Revelados em abril, os looks do Brasil para as cerimônias de abertura e de encerramento, bem como as roupas de viagem da delegação brasileira, foram idealizados e produzidos pela rede de fast fashion Riachuelo, patrocinadora do COB (Comitê Olímpico Brasileiro) e uma das três marcas responsáveis por vestir os atletas durante o período das Olimpíadas.

Confesso que, antes mesmo de ver as peças e o conjunto da obra, fui acometida por um triste pressentimento. Como alguém que já observa esse mercado por dentro e por fora há muito anos, sei que por mais que o fast fashion tenha um papel importante na democratização do acesso às tendências, ele está longe de ser a melhor representação do potencial artístico que a moda de qualquer país tem a oferecer. Pelo contrário, as grandes redes de moda rápida, no Brasil e no mundo, são conhecidas justamente pela reprodução muitas vezes empobrecida daquilo que já existe, diluindo o que um dia foi original (e de autoria de outrem) para alimentar uma sede de consumo que foi criada por elas mesmas.

Um grupo de oito pessoas posando para a foto em um ambiente noturno. Eles estão vestidos com camisetas brancas e saias brancas, algumas usando jaquetas jeans. O grupo é composto por quatro mulheres e quatro homens, com um deles usando um agasalho esportivo. O fundo é escuro, sugerindo que a foto foi tirada ao ar livre à noite.
Uniformes do Brasil para a cerimônia de abertura dos Jogos Olímpicos - Divulgação/Riachuelo

A Riachuelo entregou o esperado. O visual da cerimônia, que tem rodado a internet nos últimos dias, é uma bela representação da irrelevância artística do kit entregue aos atletas. A saia branca na altura do joelho, combinada com uma camiseta amarela e uma jaqueta jeans ajustada ao corpo formam um conjunto desatualizado, com um design não apenas conservador como preguiçoso.

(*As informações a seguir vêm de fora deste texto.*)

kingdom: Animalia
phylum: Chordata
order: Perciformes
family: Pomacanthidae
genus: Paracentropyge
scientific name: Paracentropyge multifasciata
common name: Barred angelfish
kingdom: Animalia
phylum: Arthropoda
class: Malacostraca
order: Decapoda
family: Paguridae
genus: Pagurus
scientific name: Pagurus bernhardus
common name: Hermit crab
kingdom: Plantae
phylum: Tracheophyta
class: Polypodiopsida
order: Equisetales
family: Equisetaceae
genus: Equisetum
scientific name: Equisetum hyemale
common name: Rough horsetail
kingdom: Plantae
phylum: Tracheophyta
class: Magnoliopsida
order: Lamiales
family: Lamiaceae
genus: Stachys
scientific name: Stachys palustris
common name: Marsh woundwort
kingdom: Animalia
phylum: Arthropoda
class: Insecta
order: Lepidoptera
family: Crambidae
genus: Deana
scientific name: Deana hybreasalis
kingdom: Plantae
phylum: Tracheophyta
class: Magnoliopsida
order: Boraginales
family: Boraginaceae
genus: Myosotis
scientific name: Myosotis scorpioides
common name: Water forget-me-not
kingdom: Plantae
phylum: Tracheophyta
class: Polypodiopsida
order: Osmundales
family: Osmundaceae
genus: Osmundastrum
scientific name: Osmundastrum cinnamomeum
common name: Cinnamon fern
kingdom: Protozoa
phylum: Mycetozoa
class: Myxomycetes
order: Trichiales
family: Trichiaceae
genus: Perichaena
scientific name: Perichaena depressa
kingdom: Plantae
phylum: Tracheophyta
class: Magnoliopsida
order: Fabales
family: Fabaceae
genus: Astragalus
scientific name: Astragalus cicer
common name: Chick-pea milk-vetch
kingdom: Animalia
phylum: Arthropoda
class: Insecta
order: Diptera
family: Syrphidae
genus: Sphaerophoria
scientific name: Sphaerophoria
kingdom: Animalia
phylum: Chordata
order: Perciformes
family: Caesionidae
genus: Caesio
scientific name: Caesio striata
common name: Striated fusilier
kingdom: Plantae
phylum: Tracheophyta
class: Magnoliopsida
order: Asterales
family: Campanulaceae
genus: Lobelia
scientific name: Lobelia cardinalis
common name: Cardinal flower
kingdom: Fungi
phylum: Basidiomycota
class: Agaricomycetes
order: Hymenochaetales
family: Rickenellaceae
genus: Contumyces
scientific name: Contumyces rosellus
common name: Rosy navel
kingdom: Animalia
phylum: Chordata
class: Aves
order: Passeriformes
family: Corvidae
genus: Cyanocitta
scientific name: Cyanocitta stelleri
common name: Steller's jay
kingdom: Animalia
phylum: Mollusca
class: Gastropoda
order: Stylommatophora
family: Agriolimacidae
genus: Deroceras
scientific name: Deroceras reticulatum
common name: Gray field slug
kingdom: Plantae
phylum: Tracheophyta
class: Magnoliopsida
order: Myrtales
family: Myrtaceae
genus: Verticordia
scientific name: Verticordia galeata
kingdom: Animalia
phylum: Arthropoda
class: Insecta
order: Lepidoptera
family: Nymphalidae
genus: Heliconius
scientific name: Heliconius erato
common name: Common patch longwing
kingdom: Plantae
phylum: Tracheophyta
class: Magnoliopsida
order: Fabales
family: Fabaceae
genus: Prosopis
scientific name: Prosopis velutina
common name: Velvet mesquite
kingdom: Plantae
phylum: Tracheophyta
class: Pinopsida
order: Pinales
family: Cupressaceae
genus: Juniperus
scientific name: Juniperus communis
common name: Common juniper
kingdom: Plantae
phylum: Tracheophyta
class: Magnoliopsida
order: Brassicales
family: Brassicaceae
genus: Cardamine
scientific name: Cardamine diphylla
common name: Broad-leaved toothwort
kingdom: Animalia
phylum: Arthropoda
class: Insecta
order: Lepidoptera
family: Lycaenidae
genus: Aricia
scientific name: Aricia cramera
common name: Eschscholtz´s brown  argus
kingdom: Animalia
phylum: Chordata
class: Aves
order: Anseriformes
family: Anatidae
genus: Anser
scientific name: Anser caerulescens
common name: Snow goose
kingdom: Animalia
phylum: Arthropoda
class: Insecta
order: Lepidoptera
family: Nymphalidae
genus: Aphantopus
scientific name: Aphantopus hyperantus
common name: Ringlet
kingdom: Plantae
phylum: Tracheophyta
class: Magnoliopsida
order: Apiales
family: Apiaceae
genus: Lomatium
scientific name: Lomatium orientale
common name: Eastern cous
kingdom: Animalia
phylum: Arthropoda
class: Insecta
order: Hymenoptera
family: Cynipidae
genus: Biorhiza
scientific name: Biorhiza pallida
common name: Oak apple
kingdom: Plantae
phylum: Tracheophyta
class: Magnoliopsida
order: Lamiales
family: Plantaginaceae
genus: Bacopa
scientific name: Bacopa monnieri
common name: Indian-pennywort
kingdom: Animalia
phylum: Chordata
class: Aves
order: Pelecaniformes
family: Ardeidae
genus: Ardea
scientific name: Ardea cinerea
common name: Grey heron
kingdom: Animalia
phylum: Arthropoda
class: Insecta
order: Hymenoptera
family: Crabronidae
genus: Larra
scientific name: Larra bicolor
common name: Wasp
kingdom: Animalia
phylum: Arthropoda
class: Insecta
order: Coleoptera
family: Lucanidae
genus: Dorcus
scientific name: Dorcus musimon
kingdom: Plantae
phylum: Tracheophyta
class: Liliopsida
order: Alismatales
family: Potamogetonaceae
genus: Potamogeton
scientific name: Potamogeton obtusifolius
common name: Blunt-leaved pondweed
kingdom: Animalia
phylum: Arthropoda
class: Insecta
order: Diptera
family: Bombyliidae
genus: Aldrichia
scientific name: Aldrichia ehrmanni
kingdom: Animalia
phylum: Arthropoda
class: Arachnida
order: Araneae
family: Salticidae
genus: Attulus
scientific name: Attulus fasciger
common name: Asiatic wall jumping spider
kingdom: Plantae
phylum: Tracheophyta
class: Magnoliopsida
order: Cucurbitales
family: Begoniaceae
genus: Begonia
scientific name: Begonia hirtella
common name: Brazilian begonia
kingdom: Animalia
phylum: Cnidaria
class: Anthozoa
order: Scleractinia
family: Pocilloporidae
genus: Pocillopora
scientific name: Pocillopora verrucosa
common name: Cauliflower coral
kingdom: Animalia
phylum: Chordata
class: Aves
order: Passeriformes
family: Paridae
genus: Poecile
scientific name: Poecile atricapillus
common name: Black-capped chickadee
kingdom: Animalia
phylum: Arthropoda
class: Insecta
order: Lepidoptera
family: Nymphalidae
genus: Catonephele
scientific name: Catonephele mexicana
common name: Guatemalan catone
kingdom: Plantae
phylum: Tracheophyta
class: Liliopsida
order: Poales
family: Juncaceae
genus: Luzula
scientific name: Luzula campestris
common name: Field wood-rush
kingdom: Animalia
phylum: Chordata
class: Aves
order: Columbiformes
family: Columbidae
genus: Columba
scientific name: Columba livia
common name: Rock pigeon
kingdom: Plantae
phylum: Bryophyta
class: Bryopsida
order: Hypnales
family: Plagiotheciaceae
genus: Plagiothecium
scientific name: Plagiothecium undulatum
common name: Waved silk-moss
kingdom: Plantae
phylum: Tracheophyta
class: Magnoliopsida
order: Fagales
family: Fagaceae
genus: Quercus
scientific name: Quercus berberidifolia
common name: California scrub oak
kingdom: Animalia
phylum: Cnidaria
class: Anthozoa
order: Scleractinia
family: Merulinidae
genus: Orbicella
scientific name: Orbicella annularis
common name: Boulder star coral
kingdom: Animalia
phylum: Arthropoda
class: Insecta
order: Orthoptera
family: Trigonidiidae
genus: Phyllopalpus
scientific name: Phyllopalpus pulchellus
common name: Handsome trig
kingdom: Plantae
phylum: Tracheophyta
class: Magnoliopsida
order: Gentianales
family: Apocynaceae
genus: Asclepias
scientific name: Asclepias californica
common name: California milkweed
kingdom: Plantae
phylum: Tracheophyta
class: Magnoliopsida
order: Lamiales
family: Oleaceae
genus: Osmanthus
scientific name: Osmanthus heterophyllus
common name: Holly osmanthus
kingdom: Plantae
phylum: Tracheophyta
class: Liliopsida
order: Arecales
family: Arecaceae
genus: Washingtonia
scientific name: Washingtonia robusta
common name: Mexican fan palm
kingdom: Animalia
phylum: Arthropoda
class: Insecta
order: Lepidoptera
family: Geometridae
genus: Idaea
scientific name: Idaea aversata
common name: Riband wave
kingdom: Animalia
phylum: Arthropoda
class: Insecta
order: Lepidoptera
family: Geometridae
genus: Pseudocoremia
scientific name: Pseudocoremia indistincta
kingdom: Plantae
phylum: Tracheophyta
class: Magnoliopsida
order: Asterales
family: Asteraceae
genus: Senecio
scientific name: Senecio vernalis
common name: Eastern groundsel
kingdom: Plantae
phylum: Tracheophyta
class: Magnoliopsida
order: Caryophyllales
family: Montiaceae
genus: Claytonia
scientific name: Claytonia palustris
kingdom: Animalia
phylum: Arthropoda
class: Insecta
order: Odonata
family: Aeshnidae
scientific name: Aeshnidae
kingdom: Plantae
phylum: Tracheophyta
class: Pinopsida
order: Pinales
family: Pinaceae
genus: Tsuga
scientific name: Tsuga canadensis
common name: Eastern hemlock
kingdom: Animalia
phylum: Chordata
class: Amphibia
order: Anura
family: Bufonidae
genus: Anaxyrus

Confirmadas minhas expectativas —ou falta delas— pus-me a pensar sobre o que nos levou a entregar a enorme responsabilidade de vestir nossos atletas no maior evento esportivo do mundo a uma marca que muito possivelmente não faria jus a essa responsabilidade. E a resposta veio quase imediatamente, tão óbvia e representativa que é de quem somos como nação. Trata-se de mais um exemplo da nossa dificuldade de enxergar a longo prazo.

A verdade é que faltou visão. Faltou visão da Riachuelo, que preferiu apostar em looks altamente comerciais, prontos para serem reproduzidos em massa e figurarem imediatamente em suas araras, em vez de entregar algo novo, inesperado e que talvez não fosse um sucesso de vendas, mas que pudesse a projetar a um outro patamar de credibilidade dentro da indústria da moda e frente aos seus competidores.

Faltou visão do Comitê Olímpico, que preferiu o ganho financeiro imediato de um patrocinador gigantesco, em vez de perceber o gigantesco potencial de projeção do Brasil por meio de uma moda mais autoral, mais representativa do país inovador e criativo que somos e queremos comunicar para o mundo.

Nesta quarta-feira (24) o presidente do COB, Paulo Wanderley, reagiu às críticas sobre os uniformes afirmando: "Não é uma fashion week em Paris. São os Jogos Olímpicos de Paris". Seu pronunciamento apenas reforça essa falta de visão.

Enquanto nos preocupamos em gerar vendas e caixa, países como Mongólia e Haiti parecem ter sacado uma lição que, espero, o Brasil aprenda e carregue para as próximas edições: de que quem ganha os Jogos Olímpicos não é necessariamente quem traz mais medalhas de ouro para casa, mas quem usa os holofotes para brilhar mais. E nesse quesito o Brasil já chega em Paris perdendo.